My dream about the walk in the woods is a precious reminder of the value of the near, the personal, the present. It is a reminder that even as we deal with the global issues in the world, we are also busy living the one life we are given. Whether climate change is resolved or not, we are each experiencing a precious opportunity to live and breath here on Earth.

We each have a personal story. Nobody comes away unscathed. 

Chronos gives way to Kairos

In ancient Greek mythology, Chronos was the father of the gods, such as Zeus. Chronos was cruel and devoured his children. The gods overthrew Chronos and chopped him into a thousand separate pieces.

We can learn something valuable from this metaphor. Chronos means time. Specifically, it refers to a notion of time in the chronological sense, the relentless ticking of the clock. Indeed, time devours all of us. It makes sense why the Greek’s thought of time as uncaring and cruel.

When Zeus and his siblings overthrew Chronos they chopped him into a thousand pieces. This is how we think about time now, chopped up into minutes, hours, days, weeks, and years. The division of time into separate components leads to a worldview of disconnectedness. We have lost the past and have no access to the future.
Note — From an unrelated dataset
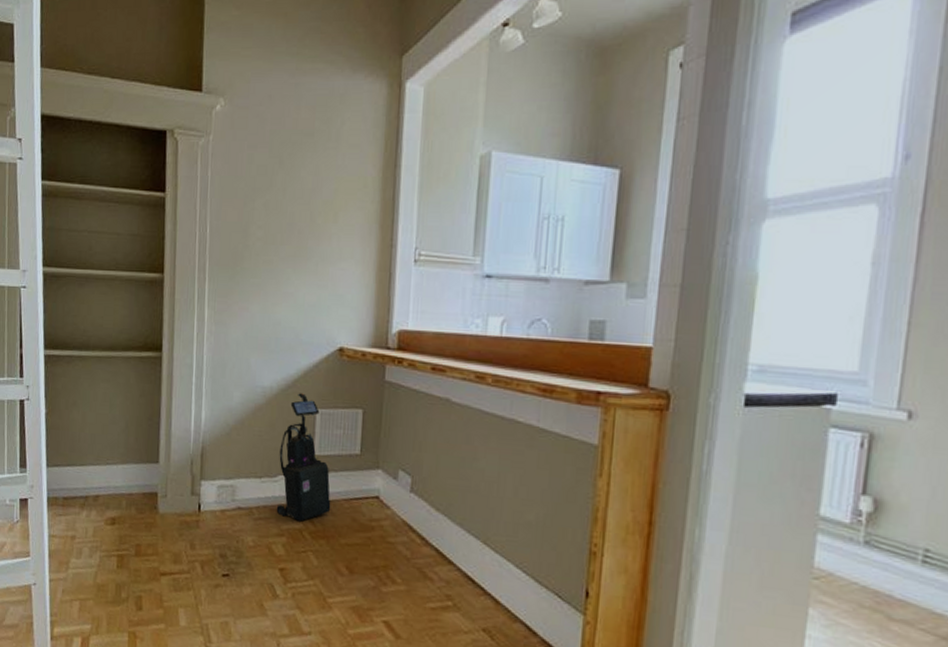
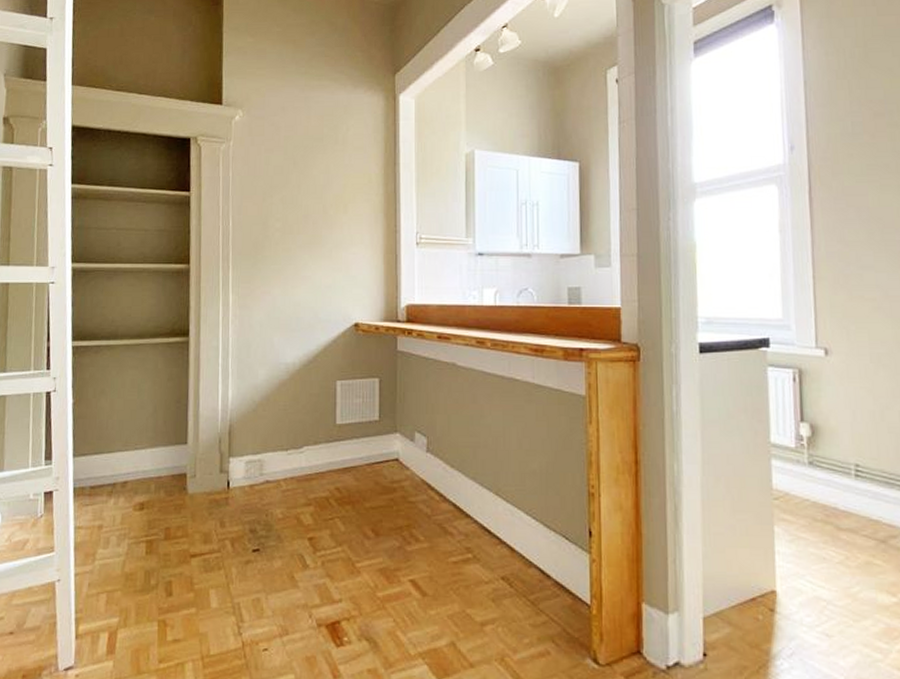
vacuum cleaner: present [276,393,331,522] -> none [303,367,355,489]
But the Greeks had another notion of time, also. Kairos is the wholeness of the moment, history all at once. This is the direction my research points, the model within which the scene in the woods with the picnic table, the corn, and the open book remain ever-present. They are part of “an experience that was had,” a set of emotions which are timeless. I can be transported to those emotions right here and right now. The emotions do not age. I can re-experience the quality of that circumstance in my heart any time, even if I cannot recreate the physical circumstance itself. 

To embody a shift from Chronos time to Kairos time, I suggest we treat the inner quality of the experience as more fundamental than the props (picnic table, corn, book) which make up our world. Then we see that the quality of experience is timeless. Those memorable moments which make up our timeline—past, present, and future—are more real than the fleeting circumstances we find ourselves in right this second. There is a connection between the meaningfulness of our personal lives and our ability to understand what is needed on a global scale.

If we try to fix the outer problems without appreciating the inner journey, we risk creating new problems as we go. Our inner feelings are our guide for making change. Our reminiscence over lost love or special moments is what makes us human, connects us to compassion, and cracks open our hearts.

By owning the fact that our life matters to us, we empower ourselves to live fully. Throw everything onto the table. We are not fixing a broken world outside of us. We are healing—making whole—a world of which we are an integral part. From this place we become fully invested and the possibilities for change expand outward in front of us.